Трудно было понять, почему он так замкнут, то ли это была обычная забитость производственника, то ли следствие сегодняшних волнений, то ли экономное расходование эмоций, присущее современному человеку. Кулешов еще сказал про обед и настроился идти прочь. Но Дятлов ловко придержал его, приговаривая: «Два вопроса для наших читателей, очень прошу», и попытка Кулешова отодвинуться от корреспондента ни к чему не привела. Дятлов не отцепился, даже прикрикнул:
— Да что вы пятитесь, ей-богу!
— Слушаю вас, — усмехнулся Кулешов. — Только прошу короче.
— Сколько вам лет?
— Тридцать два. А зачем это?
— Тридцать два, — повторил газетчик и записал в блокноте. — Вы кажетесь старше своих лет… Вы что-нибудь знаете о работе аквалангистов в шахтах?
— Нет, ничего… — Кулешов жестко взглянул на Дятлова, сросшиеся брови пригнулись к переносице. — Вы это не записывайте! За сегодняшнее мне в тресте объявляют выговор. Я не имел права привлекать непрофессионалов. Уголовная ответственность.
— Э, — сказал Дятлов и почесал свой курносый нос. — Вы же не маленький. Выговор вкатят, зато премируют месячным окладом.
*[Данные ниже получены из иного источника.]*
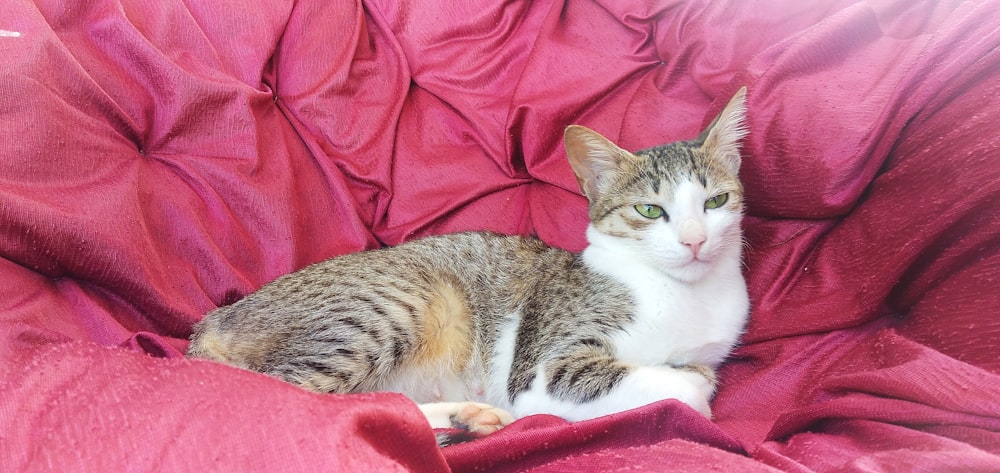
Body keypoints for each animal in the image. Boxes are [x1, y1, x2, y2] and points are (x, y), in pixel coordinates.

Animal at [188, 87, 752, 442]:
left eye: (716, 202)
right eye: (650, 210)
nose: (695, 240)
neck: (685, 294)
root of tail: (215, 319)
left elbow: (699, 371)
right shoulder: (544, 368)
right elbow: (684, 388)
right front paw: (685, 390)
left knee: (373, 405)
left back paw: (467, 418)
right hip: (404, 301)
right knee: (293, 399)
— Это несерьезный разговор, — отмахнулся Кулешов. — Еще будут вопросы?
— Экономический эффект?
— Сто тысяч рублей.
— Вот видите! — ободряюще посмеялся Дятлов, пытаясь взять бездумный тон оптимизма.
Кулешов промолчал.
— Ну не тяни резину! — громко вмешался Павлович. — Жрать охота! Идем, Миша, а то твои столовские черти опять разбегутся, — он крепко хлопнул Кулешова по плечу, и тот ошалело сверкнул глазами от обиды и неожиданности.
Павлович явно валял дурака и хотел, чтобы этот смурной шахтостроитель наконец-то проснулся. Они сделали громадное дело, что же в молчанку играть? Приказ с выговором истлеет в архиве, а восстановленные из ничего, из провала времени, риском «Ихтиандра» и решительностью Кулешова два-три месяца теперь останутся для трудов и славы, и эти месяцы никому не дано отвергнуть. «Смотри! Мы были и мы есть!» — как будто прокричал Павлович. Казалось, его обязаны были услышать тысячи здравомыслящих несамостоятельных умов и смириться перед безграничным энтузиазмом. Кулешов был одним из них, в него ударилась стихия Павловича, ударилась в облике широко улыбающегося, некрасивого, коренастого человека с приплюснутым носом. Этот человек не боялся вызвать дурное впечатление, не заботился о манерах, он вызывал неприязнь и интерес.